Data records -
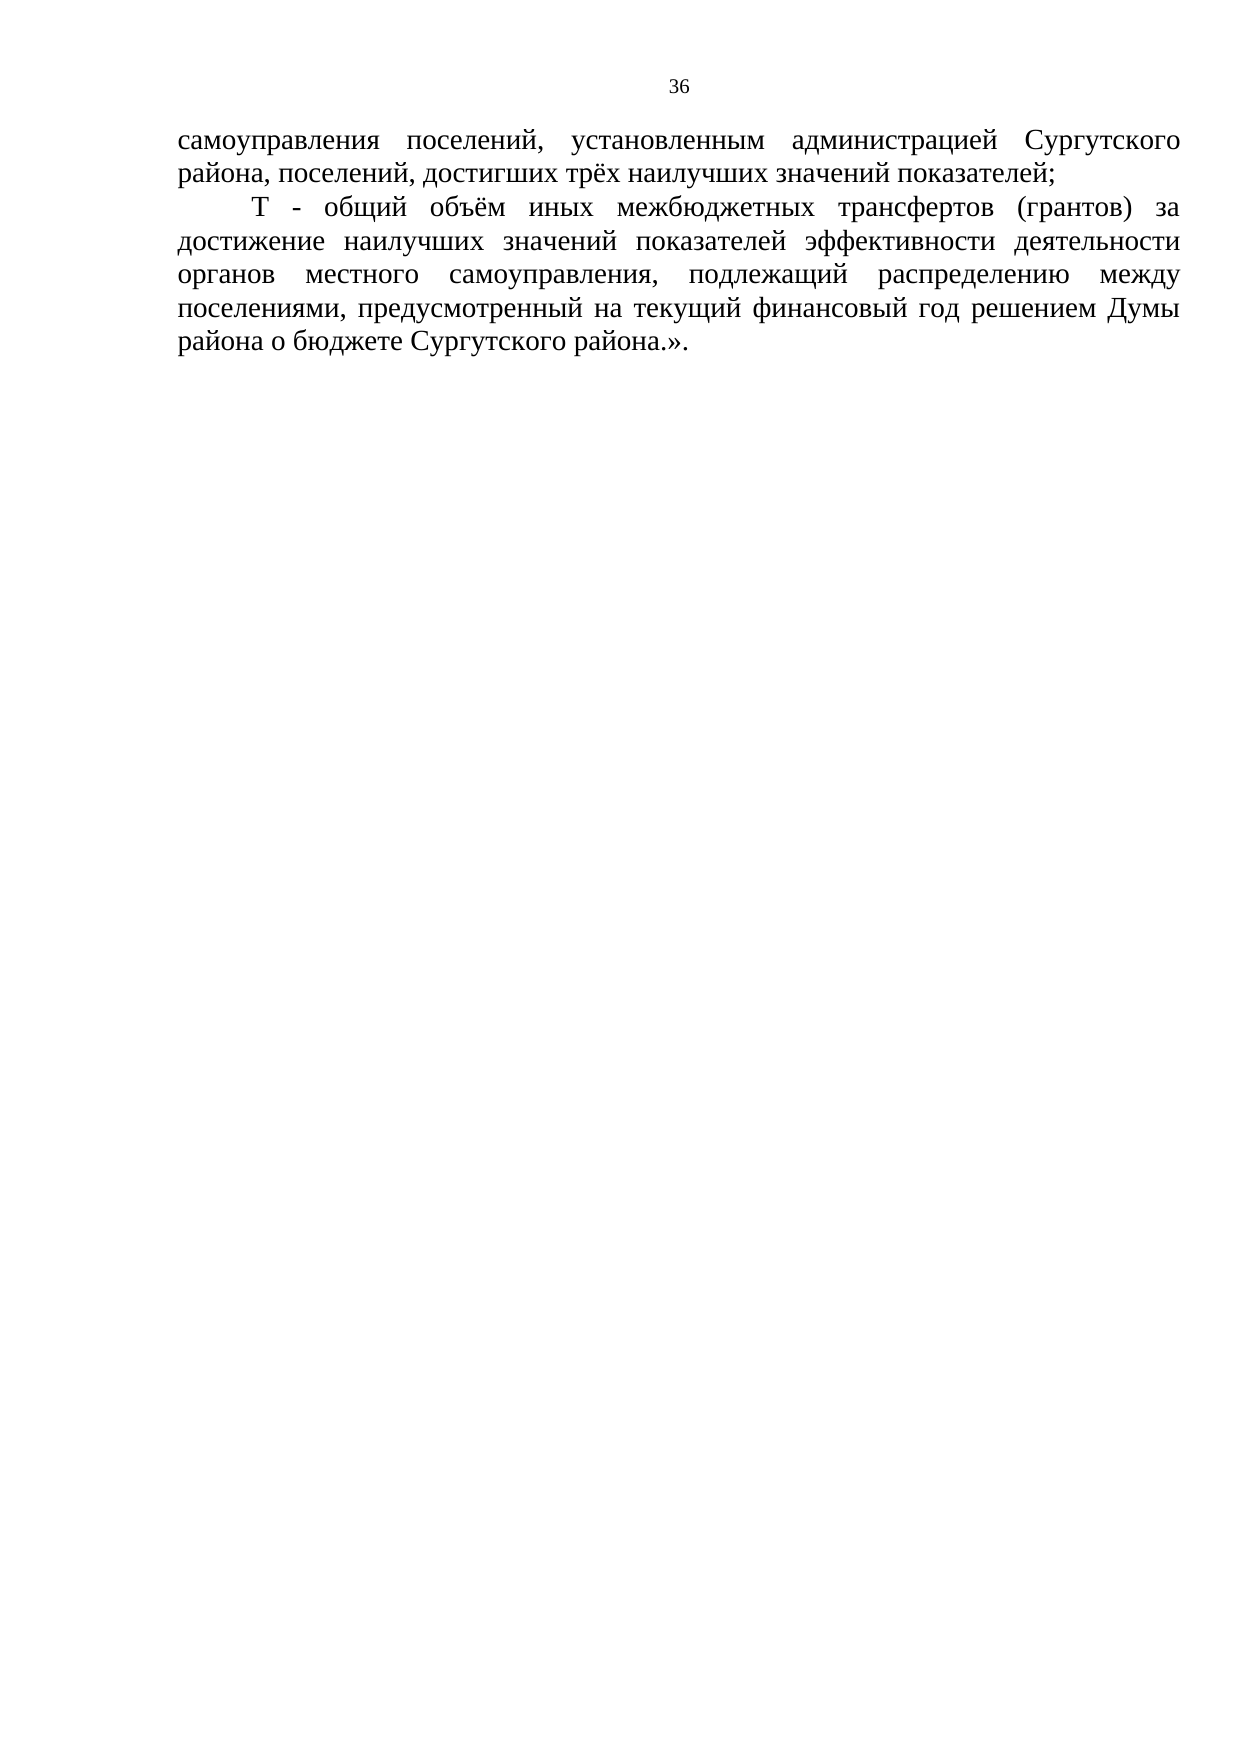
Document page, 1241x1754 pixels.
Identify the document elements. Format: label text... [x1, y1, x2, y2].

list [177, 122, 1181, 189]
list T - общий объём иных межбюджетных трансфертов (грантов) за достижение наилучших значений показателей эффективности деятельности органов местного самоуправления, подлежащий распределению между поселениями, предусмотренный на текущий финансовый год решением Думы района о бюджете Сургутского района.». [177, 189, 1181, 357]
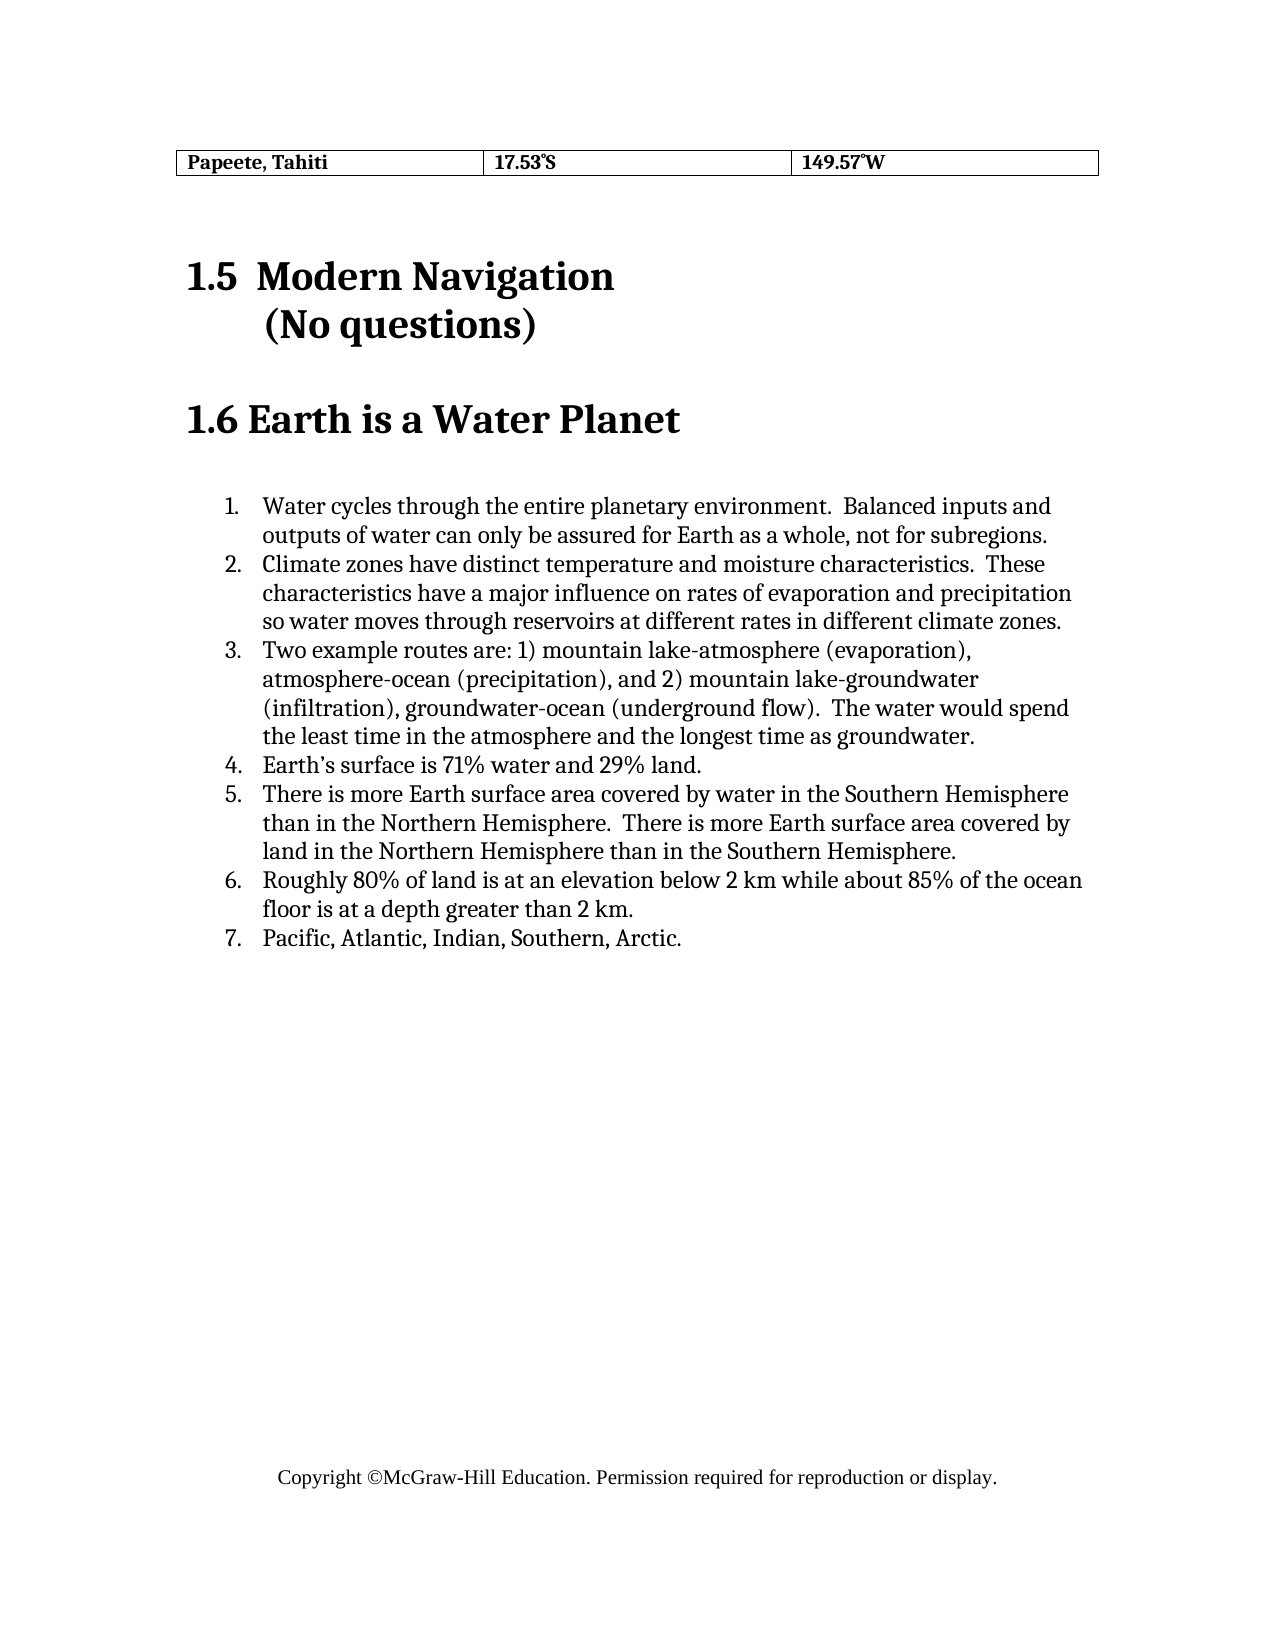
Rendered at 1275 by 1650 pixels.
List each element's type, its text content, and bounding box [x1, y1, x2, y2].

What to work on -
All lines from the beginning of the material above through the line holding "Rendered at 1275 by 1650 pixels." are to be given again exactly, and no others; pictures do not go in.

Answer space -
Document page, 1241x1754 pixels.
Identify the document elements. Format: label text... [x1, y1, x2, y2].

list [177, 122, 1181, 189]
list T - общий объём иных межбюджетных трансфертов (грантов) за достижение наилучших значений показателей эффективности деятельности органов местного самоуправления, подлежащий распределению между поселениями, предусмотренный на текущий финансовый год решением Думы района о бюджете Сургутского района.». [177, 189, 1181, 357]
Rendered at 1275 by 1650 pixels.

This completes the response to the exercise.